Amelia Newsham, the White Negress

Amelia Newsham, an albino enslaved woman, arrived in London having been sent from Jamaica as a present from her master to his son. She was sold on to two men who exhibited her at fairs throughout Britain.

By 1795, she was being exhibited by Thomas Hall at the House of Curiosities, No. 10 City Road in London. While marvelling at her unpigmented African features, visitors were treated to her recitation of the following verse:



My nose, my lips, my features, all explore,

The just resemblance of a blackamore;

And on my head the silver-coloured wool

Gives further demonstration clear and full.

This curious age may with amazement view

What after ages won't believe is true.


Souvenir coins struck with the likeness of the 'White Negress' were also for sale.

Mrs Newsham continued to exhibit herself after she gained her freedom and had met and married an Englishman, with whom she had six children.

Amelia was the most prominent of a number of young albino women who were put on display as 'white negresses' in the 18th and 19th centuries.


The earliest record is of a 'white negro girl' exhibited at Bartholomew Fair (London's Smithfield) at 'a penny a look' in the 1740s.



Token for Thomas Hall


The obverse depicts a full length figure of a woman in European dress, with the legend: 'MRS NEWSHAM THE WHITE NEGRESS'. The reverse has the legend: 'TO BE HAD AT THE CURIOSITY HOUSE CITY ROAD', as well as the inscription: 'NEAR FINSBURY SQUARE, LONDON 1795'.


 Mrs Amelia Lewsam (or Newsham)


'The white Negro woman' was brought from Jamaica in 1754 aged about 5 and was offered for sale as 'the greatest Phaenomenon ever known' priced 400 guineas.


A year later she was exhibited at Charing Cross with a cost of 1 shilling per head to gawp at her. She was described as having 'all the features of an Aethiopian with a flaxy woollen head, a skin and complexion fair as alabaster'.


She was 'exhibited' again at the Bartholemew Fair in 1788 (Fryer, 1984).


Thomas Hall was a taxidermist, curiosity dealer and proprietor of a fine exhibition of stuffed birds, etc. These trade tickets advertised his curiosities on exhibit at Finsbury Square and also touring at Bartholemew Fair, an event renowned for its theatrical booths.


 It was at Bartholemew's Fair that he made use of such human exhibits as Mrs Newsham.



    Copper penny token issued in 1795 by T. Hall for his Exhibition of Curiosities and Natural



    Thomas Hall


    An original image below of Thomas Hall.

            Image also depicts a Toucan


    Phenomena situated on the City Road, London.

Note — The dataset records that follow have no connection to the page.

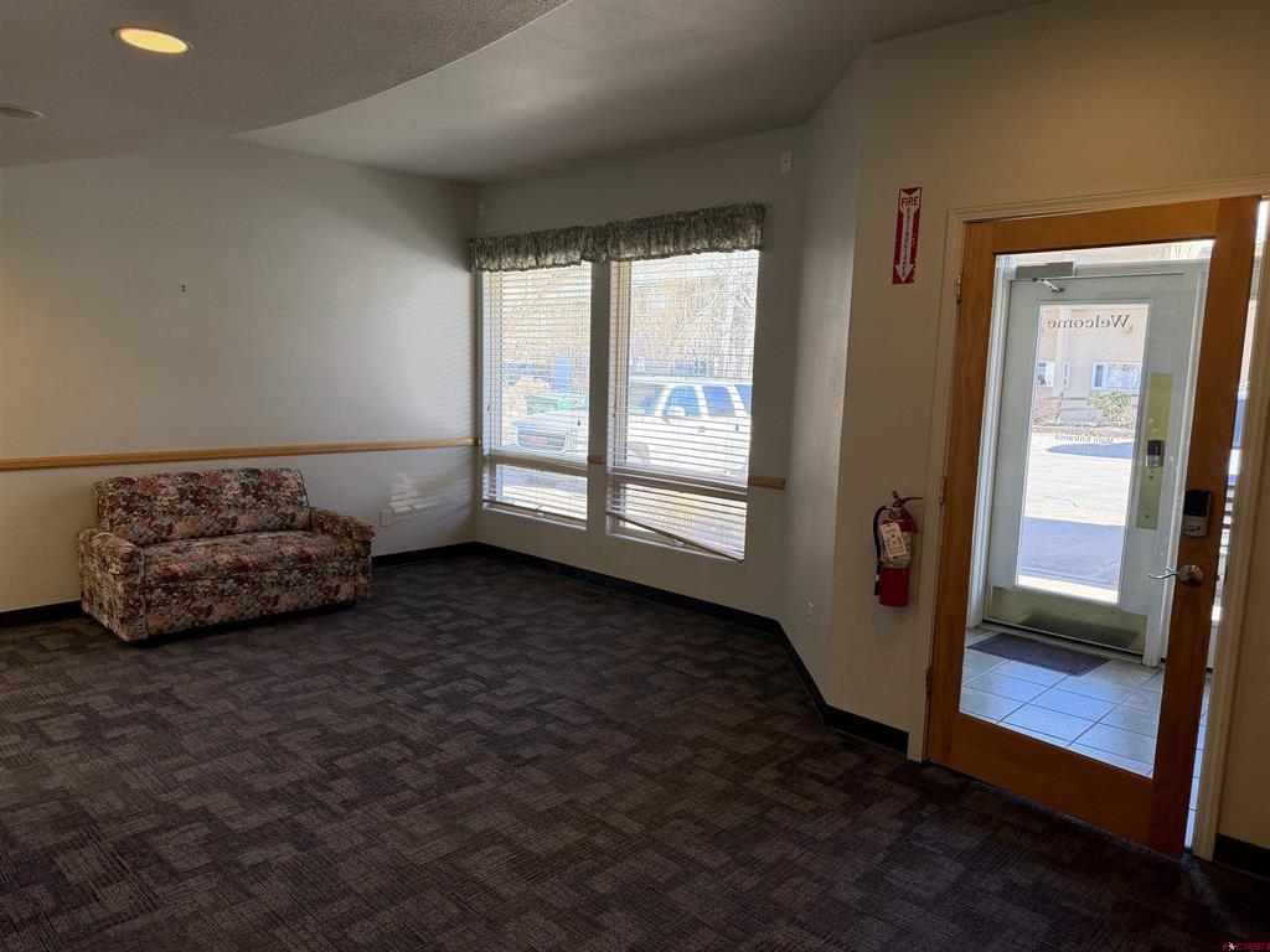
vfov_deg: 56.8
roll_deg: -1.4
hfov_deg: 71.6
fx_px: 881
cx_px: 635
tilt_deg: -9.3
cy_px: 476
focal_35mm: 24
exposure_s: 1/207
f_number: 1.78
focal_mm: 6.76
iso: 200
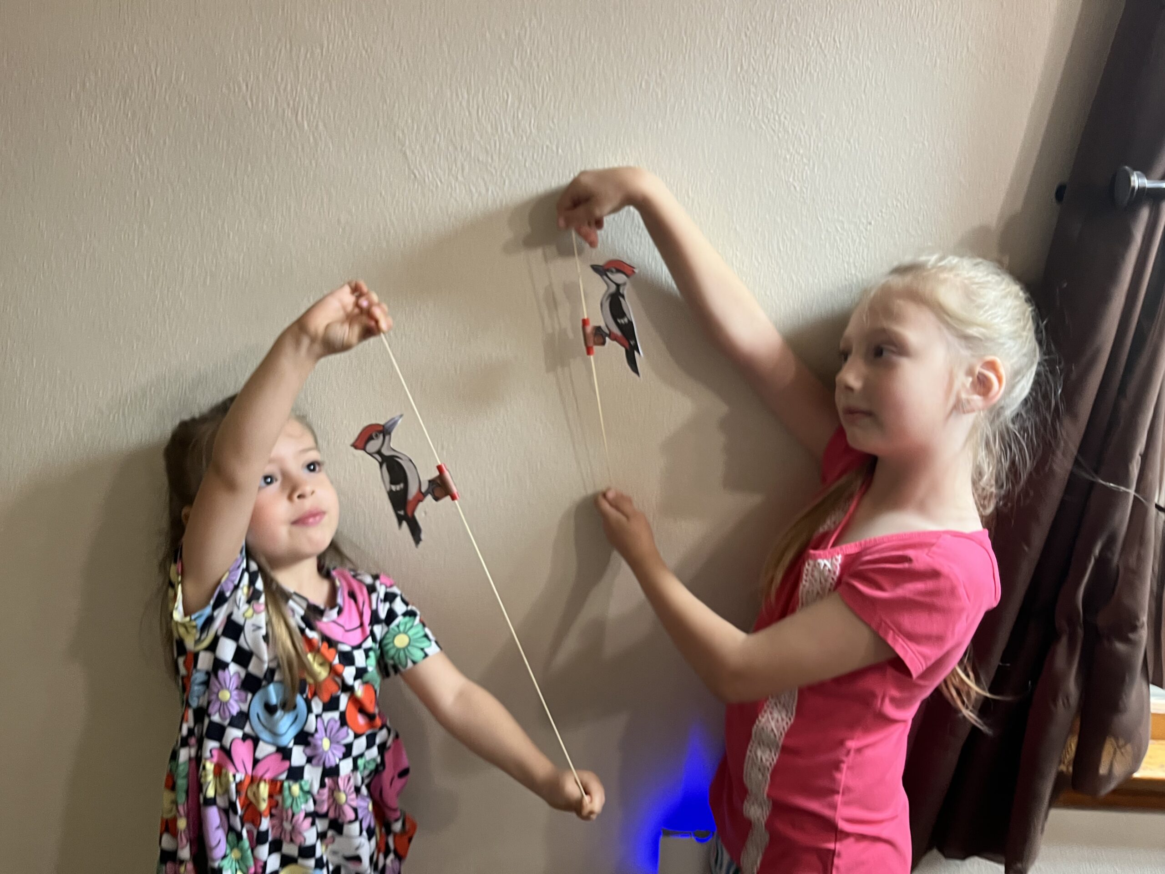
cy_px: 437
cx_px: 582
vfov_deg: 53.1
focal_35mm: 26
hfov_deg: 67.3
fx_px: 875
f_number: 1.6
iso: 200
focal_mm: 5.1
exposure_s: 1/60
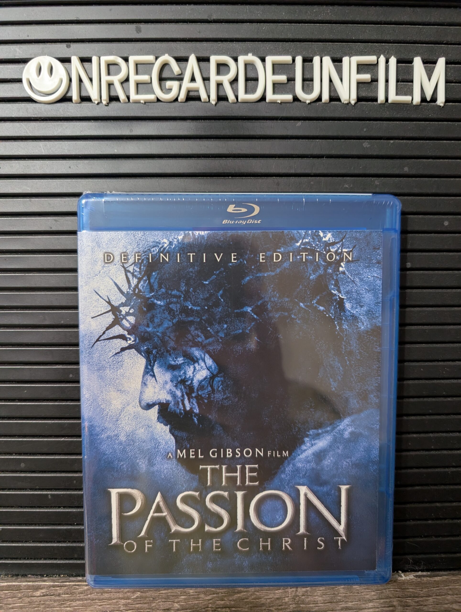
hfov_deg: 56.9
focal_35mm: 24
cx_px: 230
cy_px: 306
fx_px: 425
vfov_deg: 71.5
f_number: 1.68
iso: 974
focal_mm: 6.9
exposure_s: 1/120
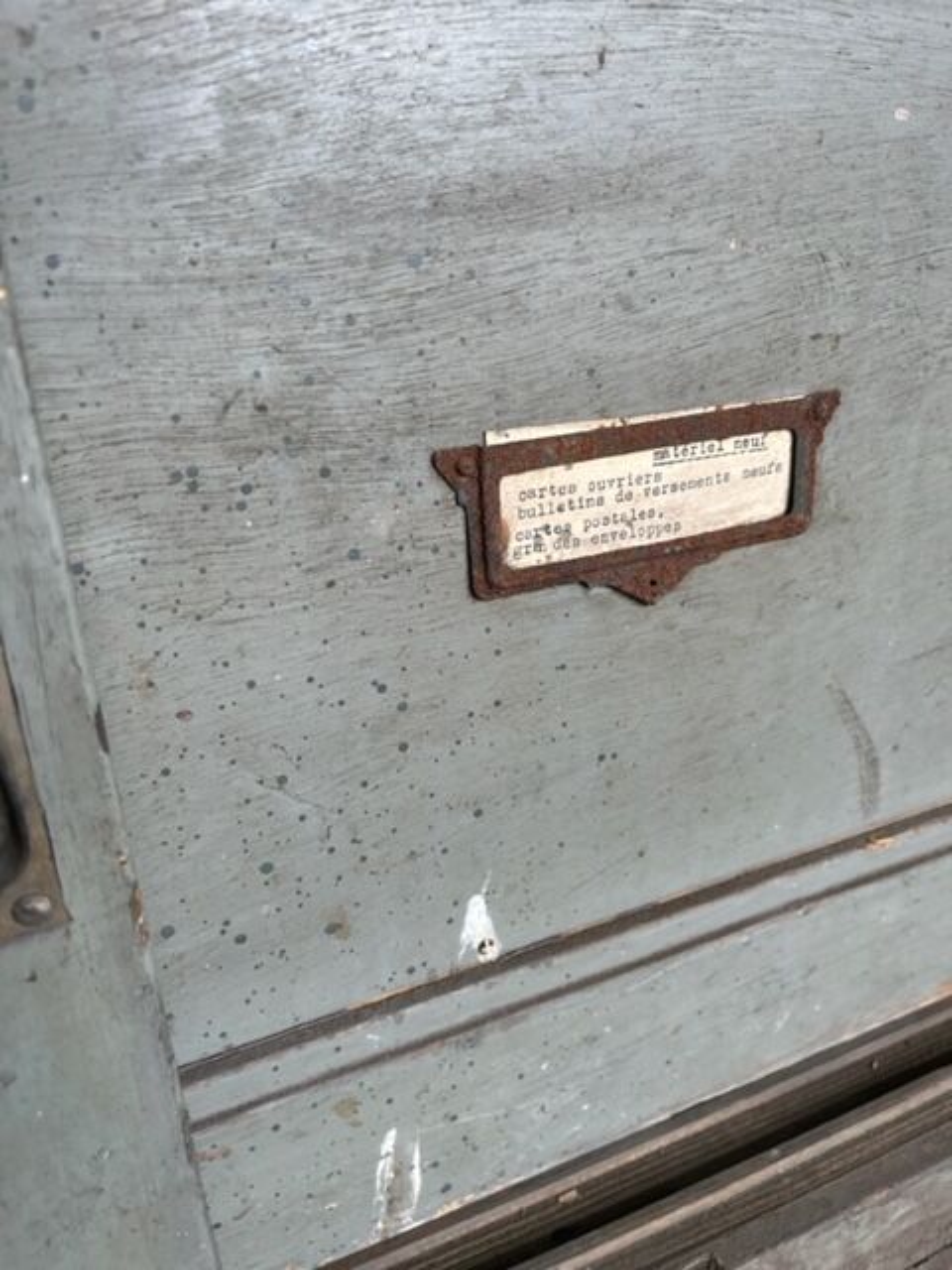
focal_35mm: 26
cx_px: 476
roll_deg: +2.0
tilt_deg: -20.4
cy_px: 635
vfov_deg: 67.3
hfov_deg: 53.1
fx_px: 953
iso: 32
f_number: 1.6
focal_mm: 5.1
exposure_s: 1/135
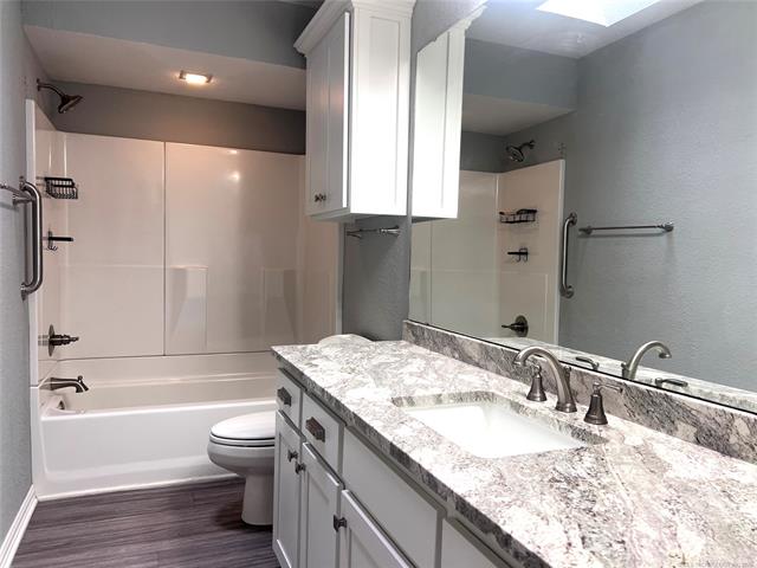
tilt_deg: -3.4
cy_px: 284
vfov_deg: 53.1
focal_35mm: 26
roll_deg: -0.2
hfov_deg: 67.3
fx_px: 569
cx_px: 378
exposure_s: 1/120
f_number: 1.5
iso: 64
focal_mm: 5.7
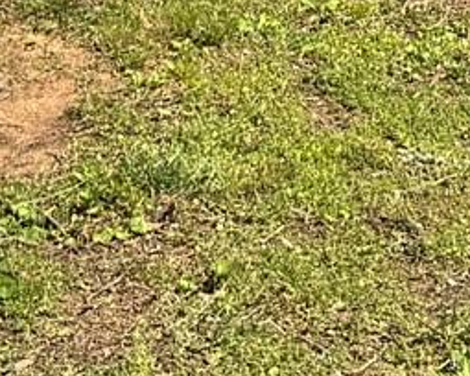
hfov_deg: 10.3
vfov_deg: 7.3
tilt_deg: -0.4
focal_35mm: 188
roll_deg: -1.6
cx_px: 230
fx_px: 2615
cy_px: -770
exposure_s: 1/3802
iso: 80
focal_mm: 6.76
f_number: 1.78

Obverse - An African woman standing in a long dress, half right, 'Mrs NEWSHAM THE WHITE NEGRESS'. Reverse -'THE FIRST ARTIST IN EUROPE FOR PRESERVING BIRDS BEASTS Etc'. Edge - 'MANUFACTURED BY W. LUTWYCHE BIRMINGHAM'. Diesinker Dixon, manufacturer Lutwyche.

    Thomas Hall of No. 10 City Road was a taxidermist, curiosity dealer and proprietor of an exhibition of stuffed birds and animals, curiosities and natural phenomena. He was the owner and exhibitor of the first Kangaroo ever to be brought to Europe which is an illustration of the importance and popularity of this establishment in Georgian London. However, in line with the values of the day, animals were not the only the exhibits at this museum and sadly deformed humans, dwarfs and Africans were also put on show as a curiosity and this penny token advertises one of them.

    Amelia Newsham was probably an albino African and there are records of a 'white negro girl' being exhibited at the Bartholomew Fair in London at 'a penny a look', some several years before the date of this token.


    It is likely that Mrs. Newsham was that girl and in 1795 she was in the 'employ' of Thomas Hall. Contemporary accounts describe her as being the child of black Jamaican parents, she had African features but white skin and white hair - some four to six inches long with the Constancy and colour of sheep's wool.

    Born a slave in Jamaica, she was sent as a gift from her owner to his son in London. Later she was sold on to two men who exhibited her across England. At this point she met and married an Englishman and from then on she continued to exhibit herself as the "White Negress", after she gained her freedom. She was still alive in 1824 for at that date the Cabinet of Curiosities magazine described her as 'Born in Kingston Jamaica, arrived in Britain as a young girl where she married an Englishman by the name of Newsham by whom she had six children and although white herself, they were all mullatoes'. She was still exhibiting at that time and would recite a poem to viewers regarding the amazing curiosity that she was.